We walked home together. He told me that for a second he’d smelled horse manure while standing in a parking lot that afternoon and he had thought of me. Yeah? I asked him. Yes, he said, only in the sense that you used to ride horses. Neither of us had much to say after that. When we got home there was a man there fixing the corner of the garage roof that had collapsed.

Well, asked my dad, is it doable? The man rattled off something in the language of our isolated people and my dad said something back to him, in kind. He shifted back to English and began to call out encouraging words to the man. He offered to bring him a glass of water. I went inside and watched my dad watch the man. I wanted to tell him not to, because it was embarrassing. I mean, why would you watch a man fix your roof.

twenty-two

Tash had a summer job at thirteen, babysitting Trudie’s mother so Grandma wouldn’t get wasted on vanilla, burn down her apartment, get kicked out and have to live with us.

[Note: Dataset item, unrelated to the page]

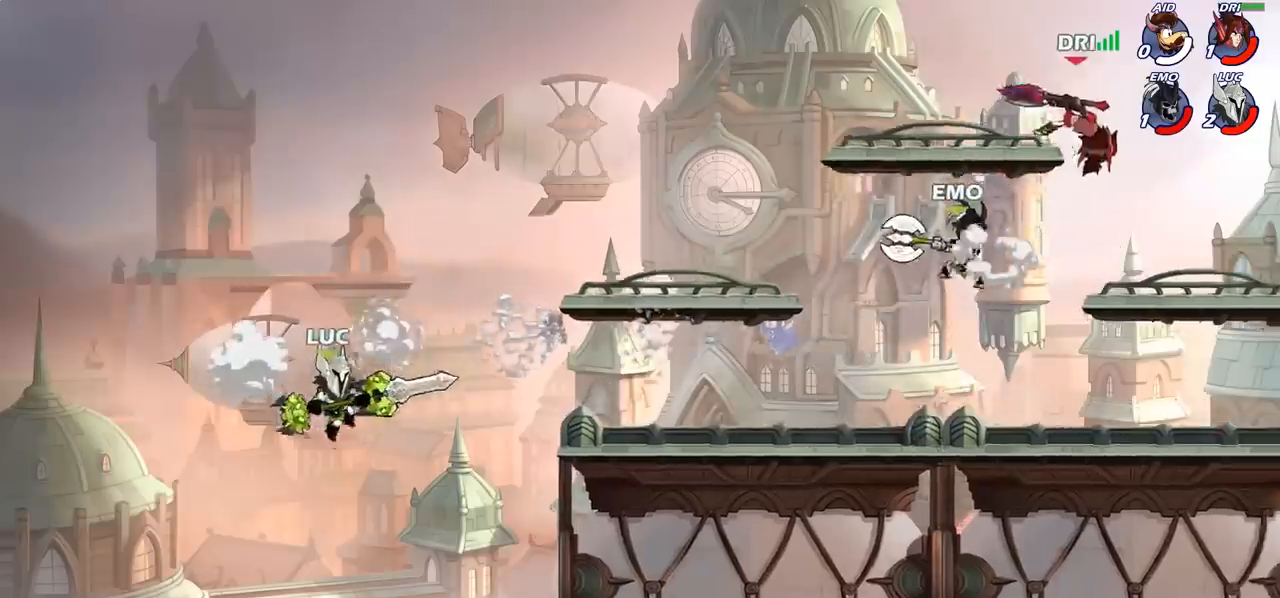
{"buttons": [], "left_stick": "up-right", "events": [[17, "CROSS", "down"], [167, "CROSS", "up"], [233, "CROSS", "down"], [367, "left_stick", "up-right"], [433, "CROSS", "up"]]}
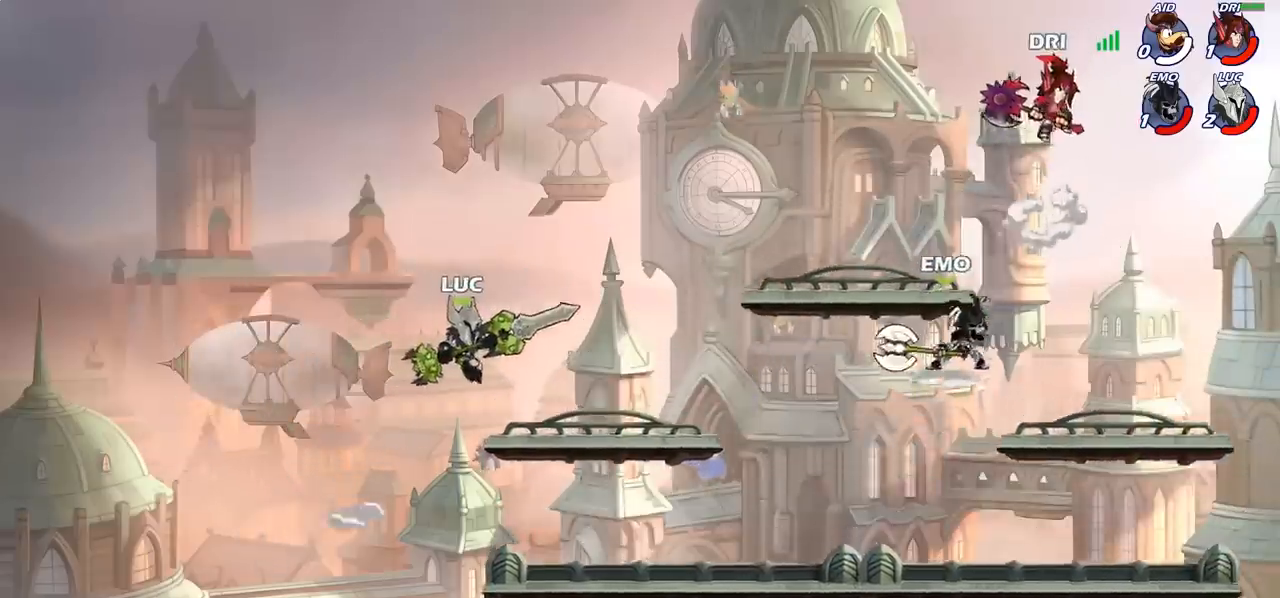
{"buttons": ["R2"], "left_stick": "up-right", "events": [[50, "left_stick", "down-right"], [133, "left_stick", "down-left"], [233, "left_stick", "up-left"], [283, "left_stick", "up-right"], [483, "R2", "down"]]}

Tash told me it was The Mouth’s fault that his mother drank. And regret, she said. For the way things could have been. I had the feeling she was quoting somebody, or would one day become a rock poetess, a term I’d recently seen on a scrap of city newspaper that the wind had carried to our town. For the way things could have been. We would sit in the crabapple tree outside Grandma’s and watch her door to make sure she didn’t take off on one of her wobbly odysseys to the Economy Foods baking goods aisle.

It was pretty good money for Tash and she gave me a dime for The Trampoline House every once in a while when I kept her company. One time we were sitting in the tree and she told me she had this thing about sneezing. That whenever she lay down in her bed to think about boys she’d immediately sneeze twice. After a while she got really nervous about it because she was convinced our parents would know what the sneezes meant. Heavy, I said. I just sneeze when I stand in the sun. She told me that’s cause I was ten. Three years from then my sneezes would become a manifestation of different types of feelings of warmth and happiness.

Other things happened in that tree. She showed me how to hyperventilate. She showed me how to kill a person by punching their nose bone into their brain. We threw crabapples at cars. And she got her first period. We were wearing new bathing suits. Wow, lucky duck, I’d said because she looked so sad and she’d said yeah, merry Christmas to you too.

Travis taught me how to walk today. I have to roll and bob more, use my whole body. It’s kind of a druggy walk. Travis prefers to call it insouciant. Then we promenaded over to the RK Ranch which is just past one of the dirt fields at the end of Main Street and stared at these giant horses with hairy ankles and eyes the size of nectarines. They were the horses that pulled tourists around the fake village in wagons.